* [Questions]
**a.** Reproduce the source code of every entry word for word, and leave the pictures out of your answer.
**b.** Carry the article on greening sports venues forward from its last sentence.

* [Page excerpt]
<<<<

The greening of sports is no longer merely a concept — it’s moving forward dramatically. Stadiums have installed wind and solar operations, improved lighting efficiency, ramped up recycling efforts and diverted increasing amounts of organic waste from the landfill through composting efforts. The payback is not just good public relations but, increasingly, real bottom-line savings.

The Seattle Mariners baseball team saw first-hand the financial benefits of working for energy efficiency when it reduced natural gas use 60% and electricity use by 30% from 2006 to 2009 at Safeco Field. The Mariners now have one of the most comprehensive environmental programs in sports. “There are a lot of naysayers, but when they see the numbers they start to pay attention,” said Scott Jenkins, vice president of ballpark operations and chairman of the Green Sports Alliance. “Stadiums can become centers of best practices, and we’ve done that in Seattle.” (The Alliance is a nonprofit organization with a mission to help sports teams, venues and leagues enhance their environmental performance.)

Speaking in Philadelphia last September at the Leadership in Greening Sports Conference, the Mariners’ Jenkins said that his team had achieved more than $2 million in savings through conservation efforts starting in 2006.

“It’s worth more than $16 million each year for the league if they can achieve similar savings,” Jenkins said, adding that greening operations has multiple additional benefits that include fulfilling teams’ social responsibility and positively influencing culture. “You can reach a lot of people,” he said.

>>>>

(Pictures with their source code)
<<<<

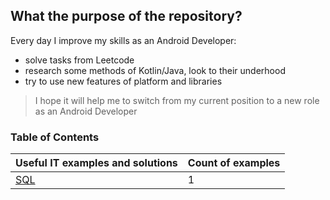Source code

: ## What the purpose of the repository?

Every day I improve my skills as an Android Developer:
- solve tasks from Leetcode
- research some methods of Kotlin/Java, look to their underhood
- try to use new features of platform and libraries

> I hope it will help me to switch from my current position to a new role as an Android Developer


### Table of Contents
| Useful IT examples and solutions    | Count of examples  |
| ----------------------------------- | ------------------ |
| [SQL](documents/sql.md)             | 1                  |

>>>>

* [Answer section]
**a.**
Source code

: ## What the purpose of the repository?

Every day I improve my skills as an Android Developer:
- solve tasks from Leetcode
- research some methods of Kotlin/Java, look to their underhood
- try to use new features of platform and libraries

> I hope it will help me to switch from my current position to a new role as an Android Developer


### Table of Contents
| Useful IT examples and solutions    | Count of examples  |
| ----------------------------------- | ------------------ |
| [SQL](documents/sql.md)             | 1                  |

**b.**
“Basketball teams are competing with each other to see who can do the most on environmental stewardship.” –Justin Zeulner

Building Momentum

The Mariners’ experience is hardly unique, because most professional teams are picking the low-hanging fruit and saving money in the process. Baseball Commissioner Allan H. “Bud” Selig points out in his introduction to the Natural Resources Defense Council’s (NRDC) 2012 Game Changer report that the league’s 30 clubs are now sharing data on best practices for stadium operations, resulting in reduced environmental footprints — and a better bottom line — for all of its 2,430 regular season games.

Selig’s counterparts in virtually all major sports have made similar commitments. It’s not just talk or window dressing. Today, according to NRDC, 19 professional stadiums or arenas have achieved LEED certification (Leadership in Energy & Environmental Design, a third-party verification metric of green buildings), complementing 24 college sports facilities. Of 126 sports teams in five major North American leagues, at least 38 are using some form of renewable energy, and at least 68 have energy-efficiency programs. All of the large caterers that service sports venues, feeding tens of millions of people annually, now offer “environmentally preferable” food and beverage options.

The NBA’s Portland Trail Blazers, another founding member of the Alliance, make an excellent case study. The 20,000-seat LEED Gold Moda Center (formerly the Rose Garden Arena) hosts two million visitors a year at more than 200 events.

Justin Zeulner, the Trail Blazers’ senior director of sustainability and public affairs, points to 2.5 million kilowatt-hours saved annually from energy upgrades at the arena, which is now running on 100% renewable energy. Electric use on game day has gone from more than 60,000 kilowatt-hours in 2008 to less than 50,000 in 2011. Annual electricity use has gone from 12 million kilowatt hours before energy-efficiency upgrades to less than 10 million now. The Trail Blazers’ waste diversion rate has gone from under 40% in 2007 to nearly 90% now.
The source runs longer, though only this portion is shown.